_DOCUMENT EXCERPT_
·····

A problem with this analysis is that I have already explained that the relevant event for determining application of the amendment is the time a claim is tendered to OIGA, not the time the insurer becomes insolvent. Therefore, while the legislature's use of the terms "exceeds" and "becomes" with regard to insolvency provides some indication that the limitation is not intended to apply retroactively, it is not particularly helpful in discerning legislative intent.

Because the text and context do not provide the answer, I look to legislative history. I agree with the parties that the legislative history does not provide any helpful clues as to the legislature's intention about whether the net worth limitation is to apply retroactively.

That leads to application of maxims of construction. Depending on the substance of the enactment, the court is often

left to examine whether a provision is "remedial" versus "substantive" in nature. If it is remedial, it presumptively applies retroactively; if it is substantive, it presumptively applies prospectively only. In determining whether a particular enactment is remedial or substantive, we avoid invoking the terms as mere labels and strive instead to examine meaningfully the substance of the legislation.

Nicholls, 192 Or. App. at 610 (citations omitted). Although the distinction between remedial and substantive is not always clear,id. at 613, a substantive provision is one that "impair[s] existing rights, create[s] new obligations or impose[s] additional duties with respect to past transactions. . . ."Kempf v. Carpenters Joiners Local Union, 229 Or. 337, 343 (1961) (quoted with approval in Joseph v. Lowery, 261 Or. 545, 547 (1972)). A remedial provision, on the other hand, is "one that affects the remedies that a party may receive for a violation of its legal rights[.]" Black v. Arizala, 182 Or. App. 16, 31 (2002), aff'd, 337 Or. 250 (2004).

Not surprisingly, debtor argues that the net worth limitation is substantive, in that it "affects the Archdiocese's rights and obligations for torts allegedly committed in the distant past[,]" Memorandum in Support of Plaintiff's Motion for Partial Summary Judgment at 7, and OIGA argues that it is remedial: "The entire OIGA Act is remedial[; it] creates a remedy that never existed." Defendant OIGA's Opposition to Plaintiff's Motion for Partial Summary Judgment at 10.

The Oregon courts are not consistent in whether a court should look at the statutory scheme as a whole to determine whether an amendment to that scheme is substantive or remedial. In Vloedman v. Cornell, 161 Or. App. 396, 401 (1999), for example, the court considered "the essentially remedial nature of the statute as a whole" in determining that the addition of an attorney fee provision was remedial. On the other hand, in Nicholls, the court recognized the generally rehabilitative focus of the juvenile justice system, but concluded that the enactment of a statute that extended the time a juvenile court could exercise jurisdiction over a youth was substantive, in that it had "the effect of changing the legal obligations and burdens imposed on youth based on his past conduct." 192 Or. App. at 613.

·····

_TASKS TO PERFORM_
(1) Reproduce the stretch of the court opinion excerpt from "Nicholls, 192 Or." through "Or. 250 (2004).".
(2) In the court opinion excerpt, what is the relevant event for determining whether the amendment applies?
(3) Extend the court opinion excerpt with the passage that follows its final sentence.

_RECORD SET_
·····

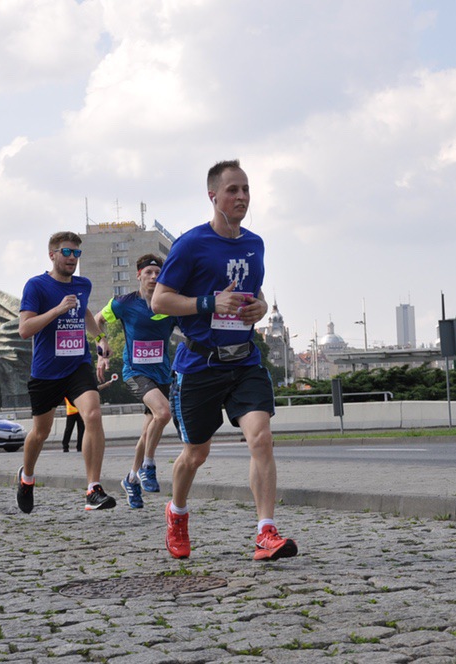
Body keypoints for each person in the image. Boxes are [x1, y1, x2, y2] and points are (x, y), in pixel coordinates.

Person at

·····

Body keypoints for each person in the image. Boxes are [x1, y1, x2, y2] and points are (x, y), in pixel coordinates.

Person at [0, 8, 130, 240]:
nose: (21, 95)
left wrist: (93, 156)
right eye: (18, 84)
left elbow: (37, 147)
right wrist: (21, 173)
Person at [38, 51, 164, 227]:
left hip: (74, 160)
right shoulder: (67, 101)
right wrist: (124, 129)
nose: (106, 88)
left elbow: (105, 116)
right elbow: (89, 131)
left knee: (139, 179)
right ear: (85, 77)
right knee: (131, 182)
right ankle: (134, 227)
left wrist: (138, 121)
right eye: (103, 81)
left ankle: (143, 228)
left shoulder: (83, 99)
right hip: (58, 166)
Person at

·····

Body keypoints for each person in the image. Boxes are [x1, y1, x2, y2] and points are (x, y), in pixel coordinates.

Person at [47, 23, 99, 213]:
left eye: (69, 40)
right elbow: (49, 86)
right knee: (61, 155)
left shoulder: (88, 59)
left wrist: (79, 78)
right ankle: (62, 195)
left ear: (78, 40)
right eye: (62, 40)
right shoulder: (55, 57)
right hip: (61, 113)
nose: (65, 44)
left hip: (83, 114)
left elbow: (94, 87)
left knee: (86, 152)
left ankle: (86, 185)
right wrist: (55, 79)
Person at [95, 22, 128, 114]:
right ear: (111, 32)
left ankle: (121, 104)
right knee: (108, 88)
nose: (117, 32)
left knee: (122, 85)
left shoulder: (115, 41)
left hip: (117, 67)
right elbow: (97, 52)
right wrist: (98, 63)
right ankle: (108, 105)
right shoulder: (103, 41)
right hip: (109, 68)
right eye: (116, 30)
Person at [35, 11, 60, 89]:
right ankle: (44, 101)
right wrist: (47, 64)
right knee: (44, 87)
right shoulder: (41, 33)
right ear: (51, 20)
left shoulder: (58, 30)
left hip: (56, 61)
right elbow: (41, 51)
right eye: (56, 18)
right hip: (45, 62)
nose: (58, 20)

·····

_ANSWERS PROVIDED_
(1)
Nicholls, 192 Or. App. at 610 (citations omitted). Although the distinction between remedial and substantive is not always clear,id. at 613, a substantive provision is one that "impair[s] existing rights, create[s] new obligations or impose[s] additional duties with respect to past transactions. . . ."Kempf v. Carpenters Joiners Local Union, 229 Or. 337, 343 (1961) (quoted with approval in Joseph v. Lowery, 261 Or. 545, 547 (1972)). A remedial provision, on the other hand, is "one that affects the remedies that a party may receive for a violation of its legal rights[.]" Black v. Arizala, 182 Or. App. 16, 31 (2002), aff'd, 337 Or. 250 (2004).

(2) The time a claim is tendered to OIGA.

(3)
Where, as in Nicholls, an amendment to a statutory scheme has a different purpose than the purpose of the overall statutory scheme, I conclude that the inquiry must focus on the purpose of the changes made by the amendment, not on the purpose of the statutory scheme as a whole.

Although I agree that the OIGA statutory scheme was intended to provide a remedy to entities insured by insurers that became insolvent, see ORS 734.520, the net worth limitation was not enacted as part of that overall scheme, but was enacted later. Its purpose was not to expand or provide a remedy to insureds of insolvent insurers; the purpose was to exclude insureds from its protection who are best able to absorb the loss. See Bd. of County Rd. Comm'r v. Mich. Prop. Cas. Guar. Ass'n, 456 Mich. 590 (1998) (discussing similar net worth limitation in Michigan guaranty statute). That is not a remedial goal.

At the time debtor made its pre-2002 claims against OIGA, it had a right to have OIGA pay those claims, and OIGA had no right of recovery against debtor. With the enactment of the net worth limitation, however, the parties' substantive rights changed.See Agency Budget Corp. v. Wash. Ins. Guar. Ass'n, 93 Wash.2d 416 (1980) (change in definition of covered claim in insurance guaranty statute created new cause of action and corresponding liabilities). OIGA is now entitled to recover amounts paid on covered claims if the insured has a sufficient net worth, a right that did not exist before the enactment.

Because the application of the net worth limitation would subject an insured to a claim by OIGA for reimbursement for amounts paid to third parties, which right did not exist when the claim was asserted, I conclude that the enactment is substantive, in that it affects the legal obligations and burdens imposed on the insured and OIGA. Thus, it is presumptively applied prospectively only.

This case differs from Kentucky Ins. Guaranty Ass'n v. Jeffers, 13 S.W.3d 606 (Ky. 2000), on which OIGA relies. InJeffers, the legislature amended Kentucky's insurance guaranty association statute to increase the maximum coverage provided by the guaranty association from $100,000 to $300,000. The court concluded that the increased coverage applied to claims pending at the time the amendment became effective, because the increase in coverage was remedial. "Remedial means no more than the expansion of an existing remedy without affecting the substantive basis, prerequisites, or circumstances giving rise to the remedy." 13 S.W.3d at 609. Amendments that provide an increase of coverage were held to be remedial and therefore retroactively applicable. Id. at 611.

The net worth limitation is not an expansion of coverage, but a contraction of protection afforded to the insured for those insureds best able to absorb the cost. This contraction of protection is not remedial, as an expansion of coverage was held to be in Jeffers.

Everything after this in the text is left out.